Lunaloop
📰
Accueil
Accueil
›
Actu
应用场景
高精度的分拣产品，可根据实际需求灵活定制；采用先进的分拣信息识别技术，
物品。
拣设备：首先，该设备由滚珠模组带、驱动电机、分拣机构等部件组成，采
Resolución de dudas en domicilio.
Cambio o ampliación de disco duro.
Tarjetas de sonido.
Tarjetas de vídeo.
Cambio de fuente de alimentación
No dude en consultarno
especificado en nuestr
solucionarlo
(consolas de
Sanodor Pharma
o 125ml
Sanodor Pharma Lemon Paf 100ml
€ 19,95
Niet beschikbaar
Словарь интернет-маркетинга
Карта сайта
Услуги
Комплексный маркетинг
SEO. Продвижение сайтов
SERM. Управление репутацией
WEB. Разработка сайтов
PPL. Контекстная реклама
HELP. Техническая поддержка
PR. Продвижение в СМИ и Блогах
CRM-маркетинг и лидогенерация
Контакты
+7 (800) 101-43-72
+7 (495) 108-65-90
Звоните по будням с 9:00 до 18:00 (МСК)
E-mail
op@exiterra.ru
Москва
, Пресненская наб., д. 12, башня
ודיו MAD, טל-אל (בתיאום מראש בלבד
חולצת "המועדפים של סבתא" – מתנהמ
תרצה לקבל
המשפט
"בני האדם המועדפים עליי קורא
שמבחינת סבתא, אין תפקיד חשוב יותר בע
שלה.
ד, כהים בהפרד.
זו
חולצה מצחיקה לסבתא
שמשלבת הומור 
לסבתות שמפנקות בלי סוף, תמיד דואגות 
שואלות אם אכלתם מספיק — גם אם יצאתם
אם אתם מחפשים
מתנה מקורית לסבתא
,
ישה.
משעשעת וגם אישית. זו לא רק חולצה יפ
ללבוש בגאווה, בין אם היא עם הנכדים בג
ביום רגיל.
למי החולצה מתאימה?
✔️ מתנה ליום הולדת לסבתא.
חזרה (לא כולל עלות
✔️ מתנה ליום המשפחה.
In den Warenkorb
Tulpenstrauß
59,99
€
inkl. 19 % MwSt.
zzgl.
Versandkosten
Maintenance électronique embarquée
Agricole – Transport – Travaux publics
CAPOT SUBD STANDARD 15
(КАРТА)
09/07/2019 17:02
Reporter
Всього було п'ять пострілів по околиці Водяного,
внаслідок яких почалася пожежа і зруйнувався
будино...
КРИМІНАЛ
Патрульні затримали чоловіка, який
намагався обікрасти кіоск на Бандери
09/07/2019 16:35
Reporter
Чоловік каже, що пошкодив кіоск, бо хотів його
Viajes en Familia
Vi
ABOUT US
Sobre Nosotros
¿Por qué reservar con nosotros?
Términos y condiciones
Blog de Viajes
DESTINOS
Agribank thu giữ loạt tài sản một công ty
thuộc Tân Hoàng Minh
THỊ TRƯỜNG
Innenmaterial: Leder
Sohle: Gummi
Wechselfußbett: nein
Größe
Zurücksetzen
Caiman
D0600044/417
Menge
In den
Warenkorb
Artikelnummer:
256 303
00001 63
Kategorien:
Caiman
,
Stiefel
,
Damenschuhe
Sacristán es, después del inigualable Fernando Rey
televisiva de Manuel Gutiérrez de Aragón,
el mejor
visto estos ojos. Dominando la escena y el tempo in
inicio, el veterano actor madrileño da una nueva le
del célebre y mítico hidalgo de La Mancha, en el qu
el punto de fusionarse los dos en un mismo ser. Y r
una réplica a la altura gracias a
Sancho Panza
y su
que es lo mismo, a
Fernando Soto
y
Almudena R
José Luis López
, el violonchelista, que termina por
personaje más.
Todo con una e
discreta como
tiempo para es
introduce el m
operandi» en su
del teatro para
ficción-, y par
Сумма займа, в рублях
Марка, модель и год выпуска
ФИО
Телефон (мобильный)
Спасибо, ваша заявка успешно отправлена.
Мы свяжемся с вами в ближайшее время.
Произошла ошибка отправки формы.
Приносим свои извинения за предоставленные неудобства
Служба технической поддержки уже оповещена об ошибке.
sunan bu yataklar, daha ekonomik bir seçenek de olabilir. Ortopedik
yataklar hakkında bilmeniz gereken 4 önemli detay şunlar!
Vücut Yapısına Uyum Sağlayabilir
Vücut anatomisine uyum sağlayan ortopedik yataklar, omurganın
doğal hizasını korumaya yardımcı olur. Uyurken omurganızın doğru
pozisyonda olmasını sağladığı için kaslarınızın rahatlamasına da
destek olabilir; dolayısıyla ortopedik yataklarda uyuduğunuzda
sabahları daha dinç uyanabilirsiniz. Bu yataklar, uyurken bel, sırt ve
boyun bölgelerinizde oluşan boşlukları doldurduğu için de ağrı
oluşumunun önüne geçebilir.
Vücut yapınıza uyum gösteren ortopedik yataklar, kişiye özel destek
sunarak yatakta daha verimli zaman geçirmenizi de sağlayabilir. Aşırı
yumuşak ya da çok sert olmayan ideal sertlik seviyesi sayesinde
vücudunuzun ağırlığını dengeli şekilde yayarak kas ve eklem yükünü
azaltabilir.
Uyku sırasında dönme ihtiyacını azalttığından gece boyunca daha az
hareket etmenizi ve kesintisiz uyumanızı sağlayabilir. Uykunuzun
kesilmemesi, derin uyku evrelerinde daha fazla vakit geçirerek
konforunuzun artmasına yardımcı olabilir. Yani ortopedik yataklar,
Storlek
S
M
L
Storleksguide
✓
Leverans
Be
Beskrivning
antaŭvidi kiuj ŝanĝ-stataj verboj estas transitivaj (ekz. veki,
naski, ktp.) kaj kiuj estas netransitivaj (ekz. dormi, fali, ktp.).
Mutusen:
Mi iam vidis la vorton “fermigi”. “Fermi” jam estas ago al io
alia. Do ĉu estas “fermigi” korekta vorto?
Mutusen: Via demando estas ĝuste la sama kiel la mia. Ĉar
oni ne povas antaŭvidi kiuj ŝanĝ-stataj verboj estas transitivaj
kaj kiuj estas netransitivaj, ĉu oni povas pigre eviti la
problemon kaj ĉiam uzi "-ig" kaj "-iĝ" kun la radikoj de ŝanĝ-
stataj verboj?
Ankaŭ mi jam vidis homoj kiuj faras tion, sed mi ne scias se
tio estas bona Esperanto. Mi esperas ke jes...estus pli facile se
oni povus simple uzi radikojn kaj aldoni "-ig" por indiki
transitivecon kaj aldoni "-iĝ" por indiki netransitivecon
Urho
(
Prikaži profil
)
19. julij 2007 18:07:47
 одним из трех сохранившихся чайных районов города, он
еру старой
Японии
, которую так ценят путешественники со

====

WHAT YOU NEED TO DO.
Reproduce every row above, line for line and unchanged.

EXERCISE OUTPUT.
Lunaloop
📰
Accueil
Accueil
›
Actu
应用场景
高精度的分拣产品，可根据实际需求灵活定制；采用先进的分拣信息识别技术，
物品。
拣设备：首先，该设备由滚珠模组带、驱动电机、分拣机构等部件组成，采
Resolución de dudas en domicilio.
Cambio o ampliación de disco duro.
Tarjetas de sonido.
Tarjetas de vídeo.
Cambio de fuente de alimentación
No dude en consultarno
especificado en nuestr
solucionarlo
(consolas de
Sanodor Pharma
o 125ml
Sanodor Pharma Lemon Paf 100ml
€ 19,95
Niet beschikbaar
Словарь интернет-маркетинга
Карта сайта
Услуги
Комплексный маркетинг
SEO. Продвижение сайтов
SERM. Управление репутацией
WEB. Разработка сайтов
PPL. Контекстная реклама
HELP. Техническая поддержка
PR. Продвижение в СМИ и Блогах
CRM-маркетинг и лидогенерация
Контакты
+7 (800) 101-43-72
+7 (495) 108-65-90
Звоните по будням с 9:00 до 18:00 (МСК)
E-mail
op@exiterra.ru
Москва
, Пресненская наб., д. 12, башня
ודיו MAD, טל-אל (בתיאום מראש בלבד
חולצת "המועדפים של סבתא" – מתנהמ
תרצה לקבל
המשפט
"בני האדם המועדפים עליי קורא
שמבחינת סבתא, אין תפקיד חשוב יותר בע
שלה.
ד, כהים בהפרד.
זו
חולצה מצחיקה לסבתא
שמשלבת הומור 
לסבתות שמפנקות בלי סוף, תמיד דואגות 
שואלות אם אכלתם מספיק — גם אם יצאתם
אם אתם מחפשים
מתנה מקורית לסבתא
,
ישה.
משעשעת וגם אישית. זו לא רק חולצה יפ
ללבוש בגאווה, בין אם היא עם הנכדים בג
ביום רגיל.
למי החולצה מתאימה?
✔️ מתנה ליום הולדת לסבתא.
חזרה (לא כולל עלות
✔️ מתנה ליום המשפחה.
In den Warenkorb
Tulpenstrauß
59,99
€
inkl. 19 % MwSt.
zzgl.
Versandkosten
Maintenance électronique embarquée
Agricole – Transport – Travaux publics
CAPOT SUBD STANDARD 15
(КАРТА)
09/07/2019 17:02
Reporter
Всього було п'ять пострілів по околиці Водяного,
внаслідок яких почалася пожежа і зруйнувався
будино...
КРИМІНАЛ
Патрульні затримали чоловіка, який
намагався обікрасти кіоск на Бандери
09/07/2019 16:35
Reporter
Чоловік каже, що пошкодив кіоск, бо хотів його
Viajes en Familia
Vi
ABOUT US
Sobre Nosotros
¿Por qué reservar con nosotros?
Términos y condiciones
Blog de Viajes
DESTINOS
Agribank thu giữ loạt tài sản một công ty
thuộc Tân Hoàng Minh
THỊ TRƯỜNG
Innenmaterial: Leder
Sohle: Gummi
Wechselfußbett: nein
Größe
Zurücksetzen
Caiman
D0600044/417
Menge
In den
Warenkorb
Artikelnummer:
256 303
00001 63
Kategorien:
Caiman
,
Stiefel
,
Damenschuhe
Sacristán es, después del inigualable Fernando Rey
televisiva de Manuel Gutiérrez de Aragón,
el mejor
visto estos ojos. Dominando la escena y el tempo in
inicio, el veterano actor madrileño da una nueva le
del célebre y mítico hidalgo de La Mancha, en el qu
el punto de fusionarse los dos en un mismo ser. Y r
una réplica a la altura gracias a
Sancho Panza
y su
que es lo mismo, a
Fernando Soto
y
Almudena R
José Luis López
, el violonchelista, que termina por
personaje más.
Todo con una e
discreta como
tiempo para es
introduce el m
operandi» en su
del teatro para
ficción-, y par
Сумма займа, в рублях
Марка, модель и год выпуска
ФИО
Телефон (мобильный)
Спасибо, ваша заявка успешно отправлена.
Мы свяжемся с вами в ближайшее время.
Произошла ошибка отправки формы.
Приносим свои извинения за предоставленные неудобства
Служба технической поддержки уже оповещена об ошибке.
sunan bu yataklar, daha ekonomik bir seçenek de olabilir. Ortopedik
yataklar hakkında bilmeniz gereken 4 önemli detay şunlar!
Vücut Yapısına Uyum Sağlayabilir
Vücut anatomisine uyum sağlayan ortopedik yataklar, omurganın
doğal hizasını korumaya yardımcı olur. Uyurken omurganızın doğru
pozisyonda olmasını sağladığı için kaslarınızın rahatlamasına da
destek olabilir; dolayısıyla ortopedik yataklarda uyuduğunuzda
sabahları daha dinç uyanabilirsiniz. Bu yataklar, uyurken bel, sırt ve
boyun bölgelerinizde oluşan boşlukları doldurduğu için de ağrı
oluşumunun önüne geçebilir.
Vücut yapınıza uyum gösteren ortopedik yataklar, kişiye özel destek
sunarak yatakta daha verimli zaman geçirmenizi de sağlayabilir. Aşırı
yumuşak ya da çok sert olmayan ideal sertlik seviyesi sayesinde
vücudunuzun ağırlığını dengeli şekilde yayarak kas ve eklem yükünü
azaltabilir.
Uyku sırasında dönme ihtiyacını azalttığından gece boyunca daha az
hareket etmenizi ve kesintisiz uyumanızı sağlayabilir. Uykunuzun
kesilmemesi, derin uyku evrelerinde daha fazla vakit geçirerek
konforunuzun artmasına yardımcı olabilir. Yani ortopedik yataklar,
Storlek
S
M
L
Storleksguide
✓
Leverans
Be
Beskrivning
antaŭvidi kiuj ŝanĝ-stataj verboj estas transitivaj (ekz. veki,
naski, ktp.) kaj kiuj estas netransitivaj (ekz. dormi, fali, ktp.).
Mutusen:
Mi iam vidis la vorton “fermigi”. “Fermi” jam estas ago al io
alia. Do ĉu estas “fermigi” korekta vorto?
Mutusen: Via demando estas ĝuste la sama kiel la mia. Ĉar
oni ne povas antaŭvidi kiuj ŝanĝ-stataj verboj estas transitivaj
kaj kiuj estas netransitivaj, ĉu oni povas pigre eviti la
problemon kaj ĉiam uzi "-ig" kaj "-iĝ" kun la radikoj de ŝanĝ-
stataj verboj?
Ankaŭ mi jam vidis homoj kiuj faras tion, sed mi ne scias se
tio estas bona Esperanto. Mi esperas ke jes...estus pli facile se
oni povus simple uzi radikojn kaj aldoni "-ig" por indiki
transitivecon kaj aldoni "-iĝ" por indiki netransitivecon
Urho
(
Prikaži profil
)
19. julij 2007 18:07:47
 одним из трех сохранившихся чайных районов города, он
еру старой
Японии
, которую так ценят путешественники со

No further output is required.